I appreciate this one in concept. Aliens that can take Cover, and melee aliens, are taking advantage of the free move they get when activated in normal play. The Aliens that can't use Cover and aren't melee normally are essentially "wasting" that free action, as they neither have an unusually strong motive to close with enemies nor do they have any reason to move to cover, and Itchy Trigger Tentacle addresses that inequality.

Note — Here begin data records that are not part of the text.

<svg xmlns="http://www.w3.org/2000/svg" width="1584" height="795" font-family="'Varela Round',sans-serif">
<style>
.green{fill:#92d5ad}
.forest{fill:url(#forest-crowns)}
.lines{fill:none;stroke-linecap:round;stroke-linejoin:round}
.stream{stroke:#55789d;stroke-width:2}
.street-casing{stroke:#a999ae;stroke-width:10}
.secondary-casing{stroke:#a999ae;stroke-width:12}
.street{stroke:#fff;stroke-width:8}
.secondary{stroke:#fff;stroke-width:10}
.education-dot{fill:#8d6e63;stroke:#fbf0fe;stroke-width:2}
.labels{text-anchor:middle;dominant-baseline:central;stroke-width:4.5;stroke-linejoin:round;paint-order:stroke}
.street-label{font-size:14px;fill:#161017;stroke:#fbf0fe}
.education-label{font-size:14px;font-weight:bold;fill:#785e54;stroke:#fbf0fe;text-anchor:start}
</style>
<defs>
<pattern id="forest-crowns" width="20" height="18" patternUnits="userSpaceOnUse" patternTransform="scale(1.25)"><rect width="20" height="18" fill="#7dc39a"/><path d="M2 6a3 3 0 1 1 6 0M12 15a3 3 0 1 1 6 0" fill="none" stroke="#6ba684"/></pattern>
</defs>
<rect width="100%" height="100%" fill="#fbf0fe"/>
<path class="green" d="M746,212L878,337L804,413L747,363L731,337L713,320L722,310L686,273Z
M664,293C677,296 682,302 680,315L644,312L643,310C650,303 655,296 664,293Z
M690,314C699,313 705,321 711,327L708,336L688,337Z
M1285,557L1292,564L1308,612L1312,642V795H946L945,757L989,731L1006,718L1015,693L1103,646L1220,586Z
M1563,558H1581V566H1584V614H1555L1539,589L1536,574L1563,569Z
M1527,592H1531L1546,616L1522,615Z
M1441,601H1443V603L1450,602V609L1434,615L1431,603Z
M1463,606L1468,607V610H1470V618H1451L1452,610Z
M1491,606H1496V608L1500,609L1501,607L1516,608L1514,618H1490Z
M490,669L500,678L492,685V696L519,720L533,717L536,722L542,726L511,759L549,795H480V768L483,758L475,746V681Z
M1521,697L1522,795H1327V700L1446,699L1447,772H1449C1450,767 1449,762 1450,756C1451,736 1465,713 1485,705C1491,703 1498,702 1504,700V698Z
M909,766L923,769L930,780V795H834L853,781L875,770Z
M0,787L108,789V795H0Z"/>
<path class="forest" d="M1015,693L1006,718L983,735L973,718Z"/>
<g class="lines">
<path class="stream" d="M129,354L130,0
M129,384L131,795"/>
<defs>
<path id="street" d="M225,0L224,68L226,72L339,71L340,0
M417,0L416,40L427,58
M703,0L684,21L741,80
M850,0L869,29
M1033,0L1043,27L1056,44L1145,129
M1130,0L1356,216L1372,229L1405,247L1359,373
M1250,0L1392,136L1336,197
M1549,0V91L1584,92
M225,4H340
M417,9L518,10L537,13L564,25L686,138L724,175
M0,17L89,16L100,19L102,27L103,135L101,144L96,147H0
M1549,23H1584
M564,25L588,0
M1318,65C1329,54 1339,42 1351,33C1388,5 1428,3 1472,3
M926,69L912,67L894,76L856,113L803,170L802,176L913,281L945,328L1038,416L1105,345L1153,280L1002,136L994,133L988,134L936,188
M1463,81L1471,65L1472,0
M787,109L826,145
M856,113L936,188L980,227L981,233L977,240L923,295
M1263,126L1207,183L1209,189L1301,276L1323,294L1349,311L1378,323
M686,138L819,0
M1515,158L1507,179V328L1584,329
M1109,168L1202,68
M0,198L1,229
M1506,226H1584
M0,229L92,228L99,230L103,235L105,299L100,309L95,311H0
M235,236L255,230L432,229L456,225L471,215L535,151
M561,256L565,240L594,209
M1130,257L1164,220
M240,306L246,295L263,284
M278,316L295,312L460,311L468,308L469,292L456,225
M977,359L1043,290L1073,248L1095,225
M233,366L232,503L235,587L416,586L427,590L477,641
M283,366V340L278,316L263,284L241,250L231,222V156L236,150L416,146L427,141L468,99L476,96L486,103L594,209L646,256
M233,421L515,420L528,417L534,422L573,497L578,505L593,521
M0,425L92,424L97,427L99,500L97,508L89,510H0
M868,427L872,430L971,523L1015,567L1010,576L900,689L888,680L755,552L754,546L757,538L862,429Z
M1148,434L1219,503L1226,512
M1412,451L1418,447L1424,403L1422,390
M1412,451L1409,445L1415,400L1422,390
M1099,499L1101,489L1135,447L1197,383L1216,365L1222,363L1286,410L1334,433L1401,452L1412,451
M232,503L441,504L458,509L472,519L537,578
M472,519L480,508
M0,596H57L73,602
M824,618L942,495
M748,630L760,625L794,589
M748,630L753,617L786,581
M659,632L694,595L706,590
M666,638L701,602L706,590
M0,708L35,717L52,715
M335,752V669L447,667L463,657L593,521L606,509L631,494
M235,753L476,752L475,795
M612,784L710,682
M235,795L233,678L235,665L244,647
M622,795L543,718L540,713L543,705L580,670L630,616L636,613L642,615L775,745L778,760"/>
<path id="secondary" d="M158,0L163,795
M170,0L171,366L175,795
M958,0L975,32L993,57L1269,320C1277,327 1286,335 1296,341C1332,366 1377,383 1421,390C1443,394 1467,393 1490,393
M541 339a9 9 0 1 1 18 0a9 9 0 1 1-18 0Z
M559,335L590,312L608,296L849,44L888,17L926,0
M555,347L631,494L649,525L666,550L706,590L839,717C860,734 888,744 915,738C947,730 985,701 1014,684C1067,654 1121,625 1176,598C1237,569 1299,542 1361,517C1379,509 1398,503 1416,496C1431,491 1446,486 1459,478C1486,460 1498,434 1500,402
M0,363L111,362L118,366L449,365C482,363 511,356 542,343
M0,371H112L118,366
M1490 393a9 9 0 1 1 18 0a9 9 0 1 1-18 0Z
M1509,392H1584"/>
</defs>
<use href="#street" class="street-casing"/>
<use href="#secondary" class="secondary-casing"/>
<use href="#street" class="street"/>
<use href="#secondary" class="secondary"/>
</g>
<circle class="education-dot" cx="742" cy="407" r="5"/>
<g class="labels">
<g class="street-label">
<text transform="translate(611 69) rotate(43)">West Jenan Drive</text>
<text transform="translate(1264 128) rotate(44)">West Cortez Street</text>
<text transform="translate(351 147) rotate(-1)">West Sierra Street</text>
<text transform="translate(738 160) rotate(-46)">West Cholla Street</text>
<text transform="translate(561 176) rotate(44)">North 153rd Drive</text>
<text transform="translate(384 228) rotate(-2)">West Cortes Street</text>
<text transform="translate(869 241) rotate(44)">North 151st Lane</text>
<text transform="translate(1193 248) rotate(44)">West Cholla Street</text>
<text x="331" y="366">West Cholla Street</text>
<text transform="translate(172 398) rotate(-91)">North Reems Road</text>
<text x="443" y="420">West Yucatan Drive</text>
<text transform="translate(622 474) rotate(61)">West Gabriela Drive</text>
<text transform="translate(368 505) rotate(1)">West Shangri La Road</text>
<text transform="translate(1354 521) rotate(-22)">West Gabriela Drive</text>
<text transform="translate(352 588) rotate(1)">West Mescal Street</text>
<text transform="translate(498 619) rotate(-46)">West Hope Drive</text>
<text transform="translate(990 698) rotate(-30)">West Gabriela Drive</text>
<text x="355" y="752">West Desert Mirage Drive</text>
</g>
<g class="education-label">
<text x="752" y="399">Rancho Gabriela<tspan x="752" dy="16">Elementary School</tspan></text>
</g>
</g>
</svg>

I don't think I'm so fond of it in practice, though. It basically amounts to the player having to deal with periodically taking damage they couldn't really do anything about, and it doesn't particularly shape the way the player plays, except maybe by encouraging more willingness to carry Medikits to be ready to undo the damage. I'd love to have a Second Wave option that reduces how strongly the game encourages a slow, cautious, boring advance -something like having all enemy pods start the map pre-activated, maybe.

... but while Itchy Trigger Tentacle appeals to the part of me that dislikes certain forms of "unfairness" or inequality, I don't think it's a positive for gameplay, unfortunately.

-------

I quite like the idea of Second Wave. It's too bad it's a bit spotty in implementation. To be fair, my understanding is that it was actually a planned feature that got cut, and only got implemented because modders digging around in the code found it was still in there, just disabled and only half-implemented, and they helped make it functional after the game was released. So it's not like it had any opportunity to be tested or anything!

Still, it's too bad it didn't have a better implementation. It's the kind of idea I wish was in more games, and success often breeds imitators. Alas.